3. Attracting the right people


As earlier elaborated, the cost of start-up capital in Ghana is highly expensive. Finding and consolidating the right people to form the team to execute the project is also difficult. In fact, a good team of investors can be the underpinning success of the start-up, but a bad one can obliterate even the strongest formed ideas. Knowing that investors can provide more than just capital to your business is also key. Actually, they can easily become resources for organizing, marketing, and realizing ideas. Hence, it is decisive to know what to look for in an investor.


But, how does a newbie in business, with fewer success stories, convince investors to listen and buy into an idea? Three vital traits are needed: Well-elaborated Business Plan; Good communication and accessibility; and Credibility and Honesty. It is a natural phenomenon for entrepreneurs to present business plans with best-case scenario figures to lure investors to fund new projects. But actually, the opposite is rather true. Investors are often focused on worst-case scenarios. This proves the business is sustainable and not just viable. In fact, being truthful is definitely non-negotiable.


“Nothing will torpedo an investor’s confidence in you faster than projecting everything through rose-coloured lenses. Making cautious or even negative projections shows investors you’re honest with them and also capable of being realistic about your project’s potential problems. Under-promising and over-delivering is your best bet, and an honest assessment of a project’s strengths and weaknesses is crucial” - Aaron Pitman and Ryan Goldschmidt founders of RA Domain Capital


Your best bet in communicating your idea is to prove it works. That is only achieved through a thorough market research and feasibility studies analysis. You build credibility by getting an idea going, and achieve small successes to demonstrate you have what it takes to see things through. Learn to be likable, look sharp, and exude positivity but show realism in execution.

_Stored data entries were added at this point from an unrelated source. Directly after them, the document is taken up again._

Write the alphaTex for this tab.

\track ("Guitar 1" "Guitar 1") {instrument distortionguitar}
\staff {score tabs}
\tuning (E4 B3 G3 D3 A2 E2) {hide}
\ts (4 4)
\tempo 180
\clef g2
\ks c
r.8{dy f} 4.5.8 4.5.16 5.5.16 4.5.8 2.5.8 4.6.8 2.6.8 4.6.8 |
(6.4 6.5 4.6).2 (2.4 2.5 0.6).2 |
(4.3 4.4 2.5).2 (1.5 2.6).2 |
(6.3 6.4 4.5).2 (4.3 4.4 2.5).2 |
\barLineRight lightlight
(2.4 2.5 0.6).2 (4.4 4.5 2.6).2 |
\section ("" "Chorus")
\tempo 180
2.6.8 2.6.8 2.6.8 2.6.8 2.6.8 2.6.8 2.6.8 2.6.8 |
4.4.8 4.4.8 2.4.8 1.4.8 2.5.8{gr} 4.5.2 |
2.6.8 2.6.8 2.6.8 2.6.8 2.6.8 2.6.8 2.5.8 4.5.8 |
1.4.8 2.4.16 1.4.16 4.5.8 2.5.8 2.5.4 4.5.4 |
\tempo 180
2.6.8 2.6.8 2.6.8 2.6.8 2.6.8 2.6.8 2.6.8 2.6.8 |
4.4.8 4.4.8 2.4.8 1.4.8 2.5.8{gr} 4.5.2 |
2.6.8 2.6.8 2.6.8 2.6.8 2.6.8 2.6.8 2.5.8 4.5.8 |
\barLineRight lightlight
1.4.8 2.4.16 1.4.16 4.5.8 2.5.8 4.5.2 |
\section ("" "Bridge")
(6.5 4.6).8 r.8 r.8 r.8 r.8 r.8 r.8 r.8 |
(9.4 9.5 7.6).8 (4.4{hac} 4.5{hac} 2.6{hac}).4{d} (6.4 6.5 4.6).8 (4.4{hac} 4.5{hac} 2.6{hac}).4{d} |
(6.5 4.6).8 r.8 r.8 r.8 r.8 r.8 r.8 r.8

Once you understand that investors are more than just providing cash, they become the consulting team and may even assist with the day-to-day operations. Define the role of investors as partners. Hence, you need to seek a more comprehensive group of partners with diverse expertise and experience needed for the achievement of the set goals. You need to accept constructive criticisms but do not downplay the importance of positivity in an investor. Supportive people can be the difference between a project’s success and failure. Do not expect all investors to be directly involved, others may be occupied with their own pursuits and yet can contribute significantly in cash, network leads, and good strategic developments.